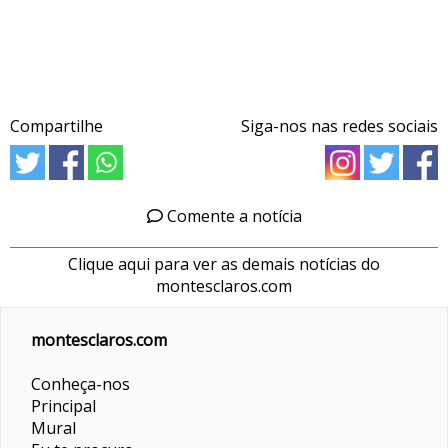
Compartilhe
Siga-nos nas redes sociais
Comente a notícia
Clique aqui para ver as demais notícias do
montesclaros.com
montesclaros.com
Conheça-nos
Principal
Mural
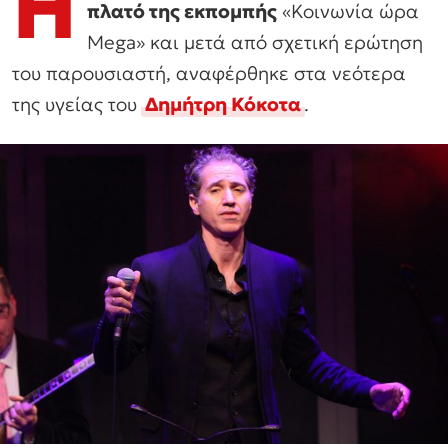
Η
πλατό της εκπομπής
«Κοινωνία ώρα
Mega» και μετά από σχετική ερώτηση
του παρουσιαστή, αναφέρθηκε στα νεότερα
της υγείας του
Δημήτρη
Κόκοτα
.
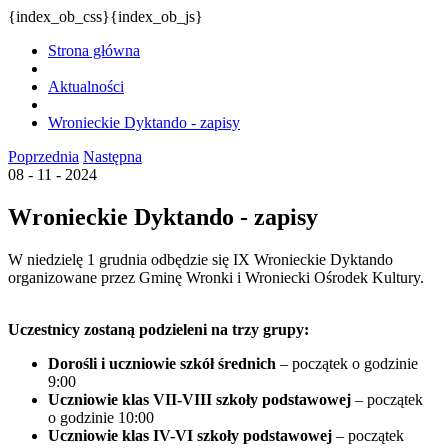
{index_ob_css}{index_ob_js}
Strona główna
Aktualności
Wronieckie Dyktando - zapisy
Poprzednia
Następna
08 - 11 - 2024
Wronieckie Dyktando - zapisy
W niedzielę 1 grudnia odbędzie się IX Wronieckie Dyktando
organizowane przez Gminę Wronki i Wroniecki Ośrodek Kultury.
Uczestnicy zostaną podzieleni na trzy grupy:
Dorośli i uczniowie szkół średnich
– początek o godzinie
9:00
Uczniowie klas VII-VIII szkoły podstawowej
– początek
o godzinie 10:00
Uczniowie klas IV-VI szkoły podstawowej
– początek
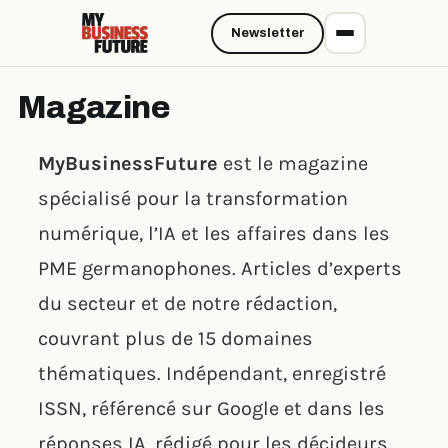
Newsletter
Magazine
MyBusinessFuture
est le magazine
spécialisé pour la transformation
numérique, l’IA et les affaires dans les
PME germanophones. Articles d’experts
du secteur et de notre rédaction,
couvrant plus de 15 domaines
thématiques. Indépendant, enregistré
ISSN, référencé sur Google et dans les
réponses IA, rédigé pour les décideurs.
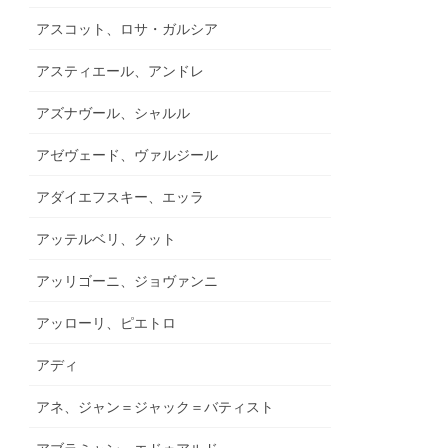
アスコット、ロサ・ガルシア
アスティエール、アンドレ
アズナヴール、シャルル
アゼヴェード、ヴァルジール
アダイエフスキー、エッラ
アッテルベリ、クット
アッリゴーニ、ジョヴァンニ
アッローリ、ピエトロ
アディ
アネ、ジャン＝ジャック＝バティスト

Job
Your answer should hold only the lines from the line with "ISSN, référencé sur Google et dans les" through the closing line of the records, restated exactly and free of pictures.

Answer space
ISSN, référencé sur Google et dans les
réponses IA, rédigé pour les décideurs.
アスコット、ロサ・ガルシア
アスティエール、アンドレ
アズナヴール、シャルル
アゼヴェード、ヴァルジール
アダイエフスキー、エッラ
アッテルベリ、クット
アッリゴーニ、ジョヴァンニ
アッローリ、ピエトロ
アディ
アネ、ジャン＝ジャック＝バティスト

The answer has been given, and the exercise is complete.